» PROVIDED RECORDS:
===============

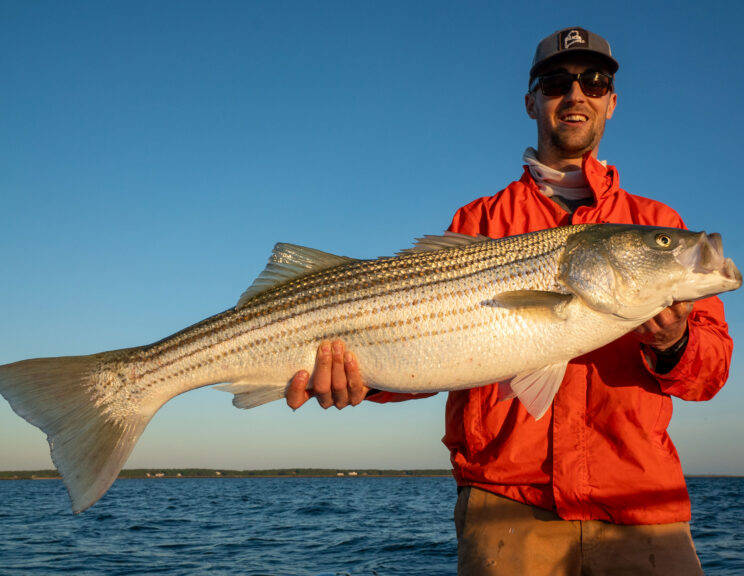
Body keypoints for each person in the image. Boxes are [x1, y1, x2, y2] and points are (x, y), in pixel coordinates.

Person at [286, 27, 732, 575]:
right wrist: (365, 378)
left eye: (594, 82)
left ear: (611, 103)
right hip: (505, 507)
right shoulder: (479, 220)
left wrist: (675, 342)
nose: (576, 95)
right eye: (556, 83)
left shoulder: (657, 220)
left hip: (640, 506)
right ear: (531, 102)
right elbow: (430, 346)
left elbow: (710, 374)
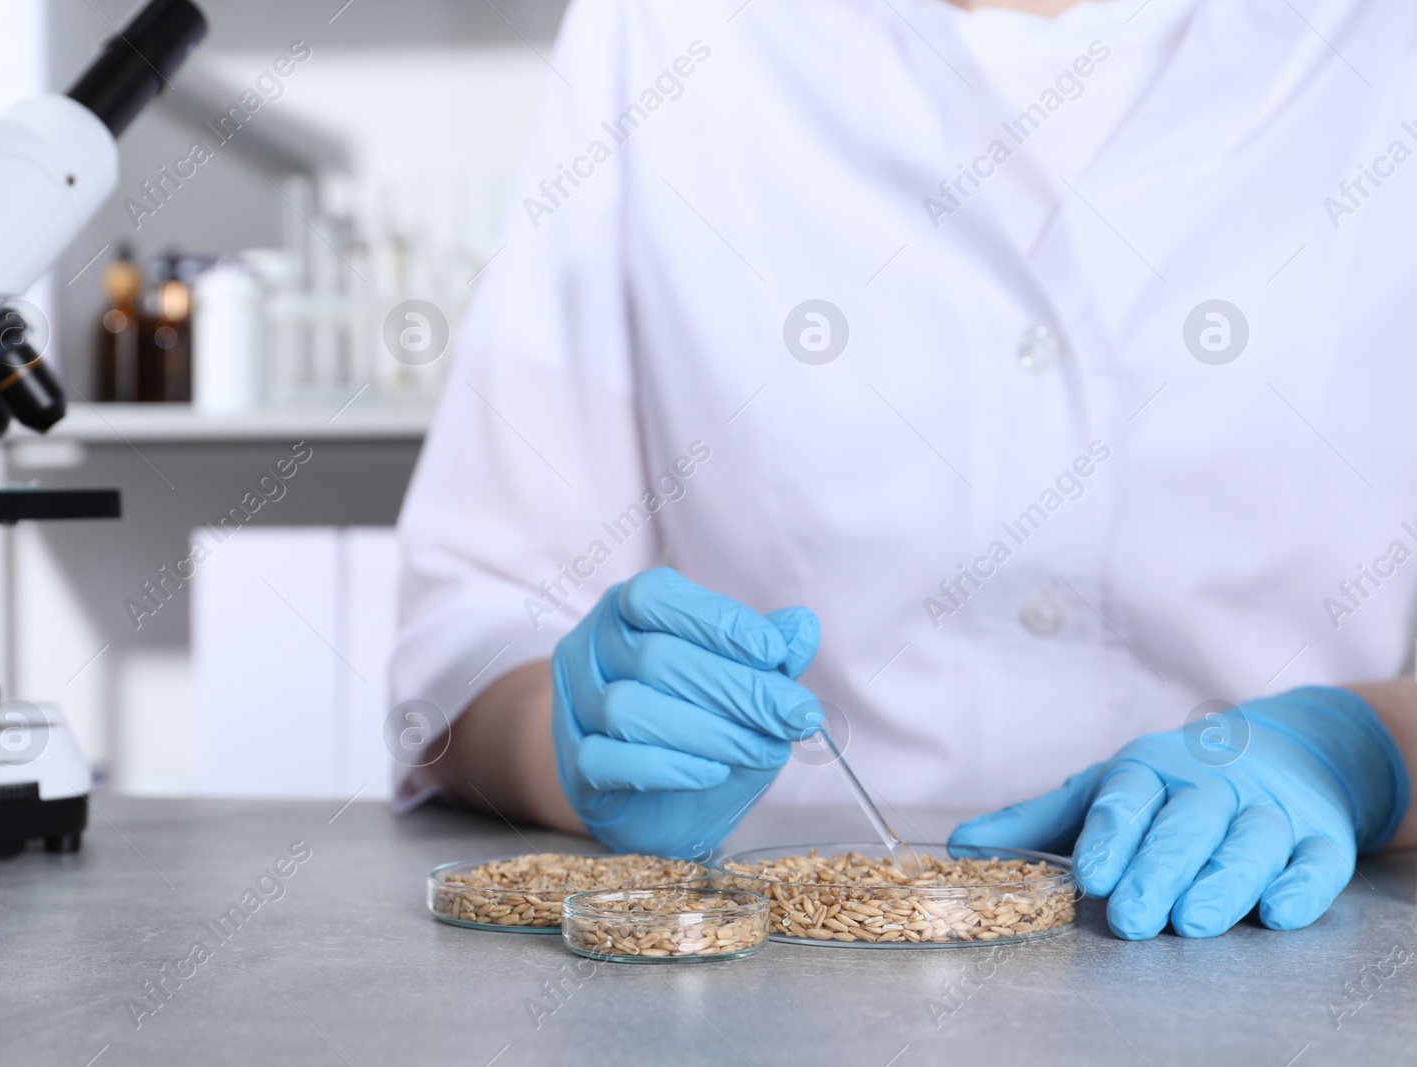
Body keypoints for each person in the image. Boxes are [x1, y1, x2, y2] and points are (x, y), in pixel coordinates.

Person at [390, 0, 1417, 940]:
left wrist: (1366, 752)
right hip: (780, 976)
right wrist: (573, 743)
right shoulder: (663, 28)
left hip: (1271, 950)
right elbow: (465, 631)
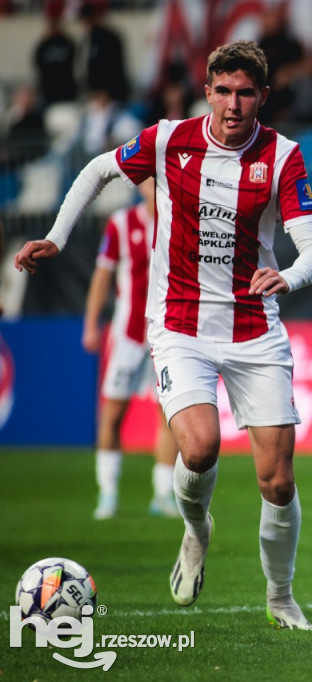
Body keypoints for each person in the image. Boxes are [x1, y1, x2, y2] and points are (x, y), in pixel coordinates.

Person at [14, 41, 312, 631]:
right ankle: (196, 528)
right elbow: (97, 169)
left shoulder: (282, 157)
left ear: (262, 96)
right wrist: (57, 236)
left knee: (278, 480)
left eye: (246, 93)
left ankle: (281, 596)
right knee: (200, 447)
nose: (233, 105)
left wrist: (287, 274)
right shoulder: (167, 138)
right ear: (207, 90)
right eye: (223, 91)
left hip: (255, 329)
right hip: (180, 324)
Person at [82, 178, 179, 520]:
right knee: (113, 414)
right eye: (151, 181)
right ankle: (107, 494)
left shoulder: (179, 221)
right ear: (140, 186)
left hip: (168, 335)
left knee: (168, 415)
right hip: (127, 335)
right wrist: (91, 324)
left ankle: (163, 495)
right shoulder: (121, 224)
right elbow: (102, 276)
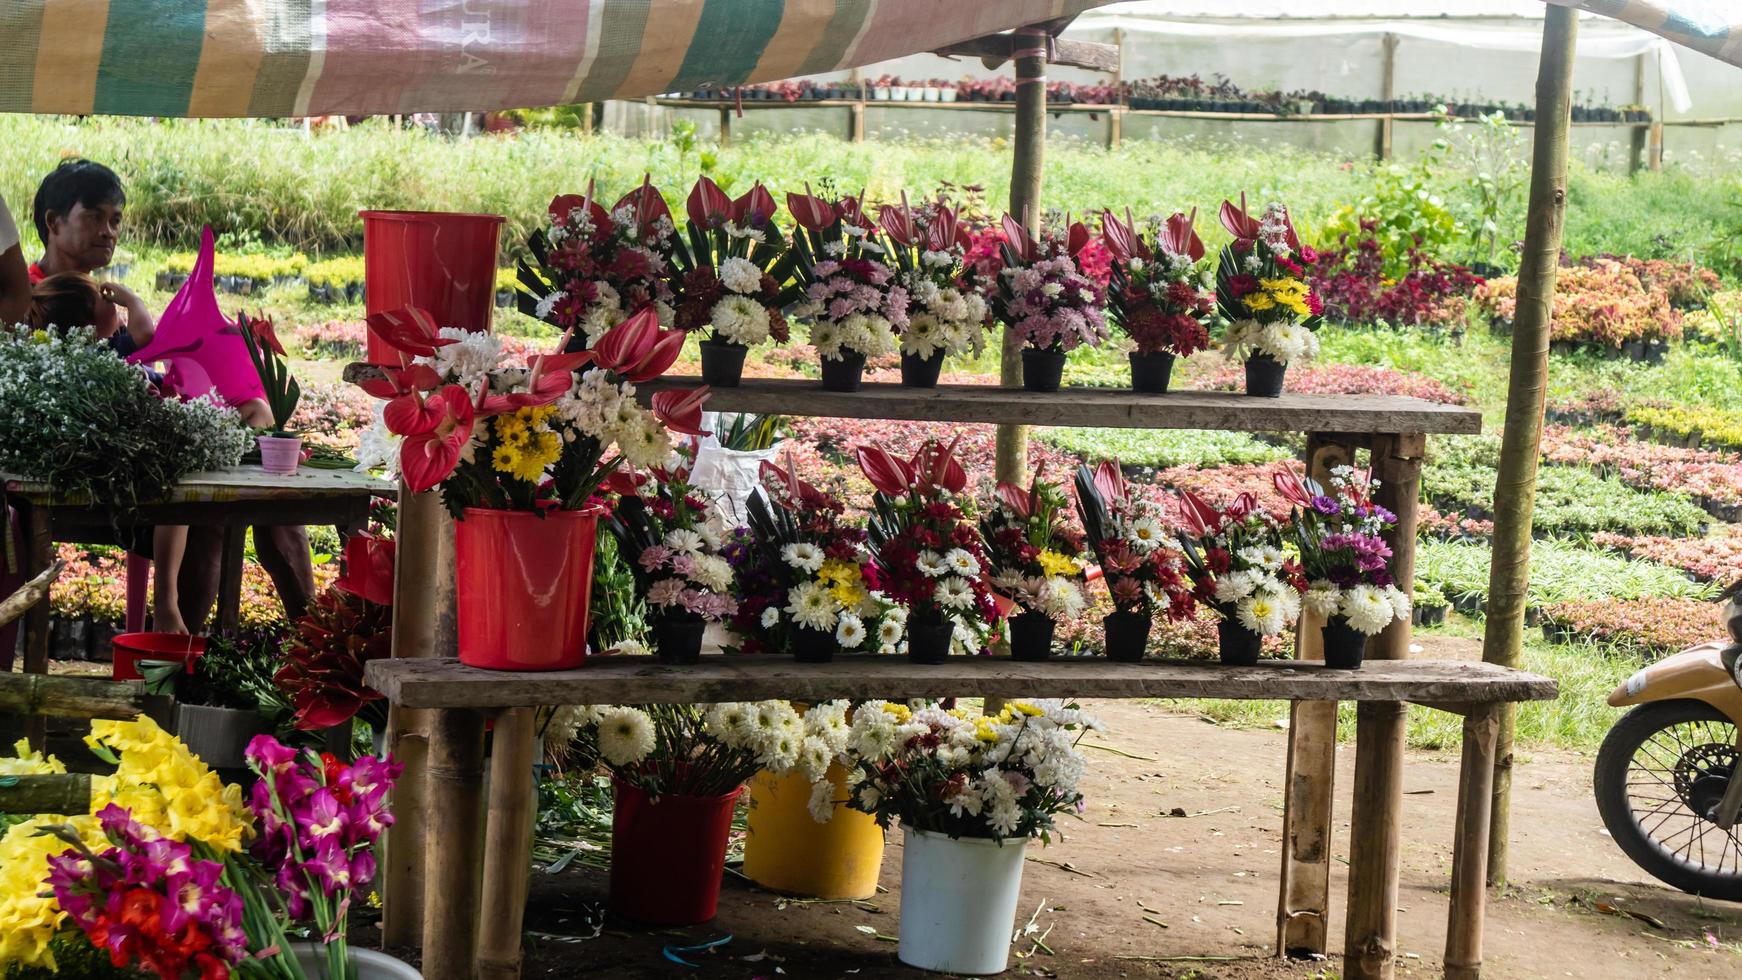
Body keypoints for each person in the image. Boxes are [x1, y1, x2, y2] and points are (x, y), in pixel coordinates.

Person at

===============

» TASK REQUIREMENTS: Isolate each line of the listing above that includes "knee". Copy it.

» EXERCISE SOLUTION:
left knee: (278, 480)
right knee: (200, 447)
right knee: (113, 414)
left knee: (168, 415)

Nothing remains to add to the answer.